# A better option for aftermarket halogen projector? HIR(2) versus HID.



## CaptainQualude (Oct 29, 2008)

I've been researching improving the lighting on my roadster, but after the debacle with the Helix projectors on the R32, I'm a little wary of buying another set of aftermarket projector headlights. During my research I came across a technology invented by GE & licensed to Toshiba called HIR (Halogen Infrared). The claims are for about a 80% increase in output over the best halogen bulbs, the same amount of heat output & energy use, plus the fact they are designed for a halogen projector. The output color of the light is white, & it's closed the gap between halogen & HID. At least those are the claims. They are more expensive than halogen bulbs, but less than a HID set up. The Toshiba versions have been discontinued, but Phillips just started to manufacture a newer version that lasts longer & has higher output. The Phillips version fits the H7 application, but with a little trimming of one tab will fit the 9006 application also. This may be the answer to getting the proper beam pattern from those aftermarket headlights. Has anybody tried these bulbs yet?


----------



## CaptainQualude (Oct 29, 2008)

*FV-QR*

I decided to go ahead & buy the Phillips bulbs today. They should be here early next week. Before I trim the tab to fit the BMW, I will try it out as a H7 application in the Helix projectors on the VW. This way there will be a definitive answer to if this is an upgrade over halogen for those wanting to avoid the HID headache. I'll post up pictures also so that the comparison can be made between HID & HIR2 beam patterns. Unfortunately I don't have any pictures of the halogen bulbs in the projectors or their beam pattern.


----------



## CaptainQualude (Oct 29, 2008)

*FV-QR*

They arrived today. At first glance they look like normal automotive halogen bulbs. 

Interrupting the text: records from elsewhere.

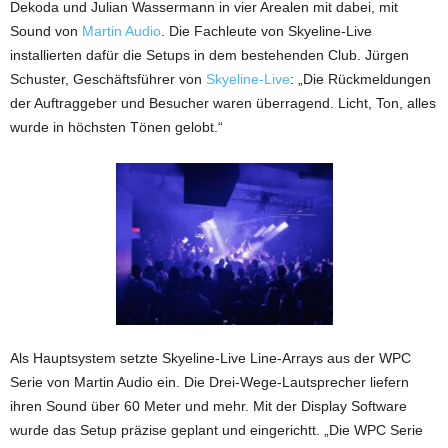
Dekoda und Julian Wassermann in vier Arealen mit dabei, mit
Sound von
Martin Audio
. Die Fachleute von Skyeline-Live
installierten dafür die Setups in dem bestehenden Club. Jürgen
Schuster, Geschäftsführer von
Skyeline-Live
: „Die Rückmeldungen
der Auftraggeber und Besucher waren überragend. Licht, Ton, alles
wurde in höchsten Tönen gelobt.“
Als Hauptsystem setzte Skyeline-Live Line-Arrays aus der WPC
Serie von Martin Audio ein. Die Drei-Wege-Lautsprecher liefern
ihren Sound über 60 Meter und mehr. Mit der Display Software
wurde das Setup präzise geplant und eingerichtt. „Die WPC Serie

Here's the model designation.








This should be a H7 base with proper tabs & spacing.








Here's an original Toshiba version of the 9012.


----------



## CaptainQualude (Oct 29, 2008)

*FV-QR*

It was not to be. The connectors aren't even close to being correct. The base "might" work if 2 of the 3 tabs were trimmed off. Then a 9006 connector would have to be spliced on. At that point would the base & plug allow the cover to close, or would that have to be modified too? 
I later installed them in the roadster & the light output is definitely greater. The color is whiter, but not HID white. It's a worthwhile upgrade for the right application, & for not taxing the stock wiring.


----------



## kroutbrner (Nov 2, 2009)

*Re: FV-QR (CaptainQualude)*

This is very interesting to me. Where can I find more info on these? And do you happen to know if they make any other styles of bulbs (9007, 9005, 9004, H1, Ect...)??
Also, Thanks for the great info and for taking a chance on a new product. I have alot of respect for that. Cheers to you!


----------



## CaptainQualude (Oct 29, 2008)

*Re: FV-QR (kroutbrner)*

As far as I can tell, just the 9005 (9011) & 9006 (9012) fitments are available. The information I read on the H7 application may be correct if a lot of work is done, mainly the wiring part. For instance, the 9006 fitment required a slight shortening of one tab, along with decreasing its width. Snip, snip, snip, done. It worked out for me on the BMW. The increased light output is very noticeable. The color is less yellow than halogen, but not HID white. I will probably buy a set for the 9005 high beams eventually. 
I bought them here. http://store.candlepower.com/hirlighting.html Just Google HIR or HIR 2 bulbs & start reading. 
I've still got the old 9006 bulbs, so I can always sacrifice them & see if I can at least mount them securely in place of a H7. The 9006 connector can be bought separately with a short pair of wires attached. That could be spliced into the current wiring, or female spades crimped on to make an adapter. 
Thanks for the kind words. It seems that there still may be life in this idea, & if it works out, a great alternative to bad HID kits.


----------